Di sela-sela obrolan, tampak bis-bis wisata mulai berdatangan. Kali ini tidak hanya wisatawan keluarga saja yang mulai bepergian, tapi juga rombongan warga dari kelompok tertentu. Bis wisata yang selama beberapa bulan menganggur akhirnya kembali beroperasi walau belum sepenuhnya pulih.
Pembukaan kembali obyek wisata tentu membawa angin segar tidak hanya bagi wisatawan tapi juga penduduk lokal yang sangat tergantung hidupnya dari bisnis wisata. Hotel dan restoran yang mulai kusam kembali berbenah menyambut datangnya para wisatawan. Pantai kembali ditata dan dibersihkan untuk membuat nyaman wisatawan menikmati liburannya.
Uang kembali berputar, roda ekonomi yang didorong industri wisata mulai bergerak. Berangsur-angsur masyarakat mulai berani keluar rumah untuk bepergian jauh. Terlihat mulai dari libur panjang Idul Adha hingga cuti bersama tahun baru Hijriyah, jalan tol macet total. Berbondong-bondong orang pulang kampung sambil berwisata sebagai pengganti lebaran Idul Fitri yang dilakukan di rumah saja.
Hal lain yang juga patut disyukuri, pertambahan kasus dan tingkat kematian cenderung konstan, tidak melonjak tinggi sebagai akibat dari pergerakan manusia. Tingkat kesembuhan juga semakin tinggi dan kasus aktif mulai stabil kurvanya. Ini tentu pertanda baik yang harus dijaga dengan tetap memperhatikan protokol kesehatan.
Gas sudah mulai kencang, tinggal kecepatan perlu dijaga agar tidak melampaui batas. Sesekali perlu direm tapi jangan mendadak agar tidak ambrol barang bawaan di belakang. Ekonomi sudah mulai pulih, kesehatan juga mulai terkendali. Jangan lagi benturkan keduanya, tapi sinergikan bersama-sama.
Hujan mulai turun, pertanda rezeki melimpah di depan mata. Kamipun mulai menepi, berteduh sambil ngopi kembali. Kali ini di sebuah warung tak jauh dari tepi pantai dan tak lagi gratis seperti tadi. Senyum penjaga warung semakin lebar menyambut pembeli yang tiba setelah kami. Kantong yang selama ini kering kerontang mulai kembali terisi pundi-pundi.

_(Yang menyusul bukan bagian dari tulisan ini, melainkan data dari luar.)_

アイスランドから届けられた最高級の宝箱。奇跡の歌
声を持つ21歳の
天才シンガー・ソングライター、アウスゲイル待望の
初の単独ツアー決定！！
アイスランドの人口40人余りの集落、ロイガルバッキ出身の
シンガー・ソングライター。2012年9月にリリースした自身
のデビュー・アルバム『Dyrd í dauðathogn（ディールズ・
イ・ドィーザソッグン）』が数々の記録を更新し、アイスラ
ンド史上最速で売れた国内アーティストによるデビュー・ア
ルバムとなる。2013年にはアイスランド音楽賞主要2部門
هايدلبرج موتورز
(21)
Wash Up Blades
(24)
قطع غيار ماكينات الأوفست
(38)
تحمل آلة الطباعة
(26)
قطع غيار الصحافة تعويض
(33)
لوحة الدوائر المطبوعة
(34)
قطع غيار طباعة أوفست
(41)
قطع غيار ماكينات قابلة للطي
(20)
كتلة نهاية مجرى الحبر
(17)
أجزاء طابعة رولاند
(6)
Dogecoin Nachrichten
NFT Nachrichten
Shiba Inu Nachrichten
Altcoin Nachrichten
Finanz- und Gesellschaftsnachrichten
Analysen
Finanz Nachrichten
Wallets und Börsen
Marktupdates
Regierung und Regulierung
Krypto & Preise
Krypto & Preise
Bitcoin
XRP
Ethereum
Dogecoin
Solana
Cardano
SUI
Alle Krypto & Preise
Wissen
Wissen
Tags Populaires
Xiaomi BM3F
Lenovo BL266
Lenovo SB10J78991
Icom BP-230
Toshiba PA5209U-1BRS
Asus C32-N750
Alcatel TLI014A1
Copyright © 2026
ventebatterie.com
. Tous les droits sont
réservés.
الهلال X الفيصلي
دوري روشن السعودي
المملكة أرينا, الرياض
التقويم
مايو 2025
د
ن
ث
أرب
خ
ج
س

Resesi atau bangkit, semua tergantung kebijakan pemerintah. Rakyat sudah mulai bergerak, tinggal pemerintah mengendalikan gas dan remnya. Fakta membuktikan, lockdown tidak membuat virus musnah, malah sebaliknya nyaris membuat ekonomi punah. Semua memang ada resikonya, tinggal hitung lebih besar mana manfaat dan mudharatnya.
Tak terasa, kopi mulai dingin, hujan berangsur reda, tinggal rintik-rintik menyisakan asa agar tetap survive di tengah pandemi. Kamipun kembali ke penginapan bersiap untuk kembali pulang.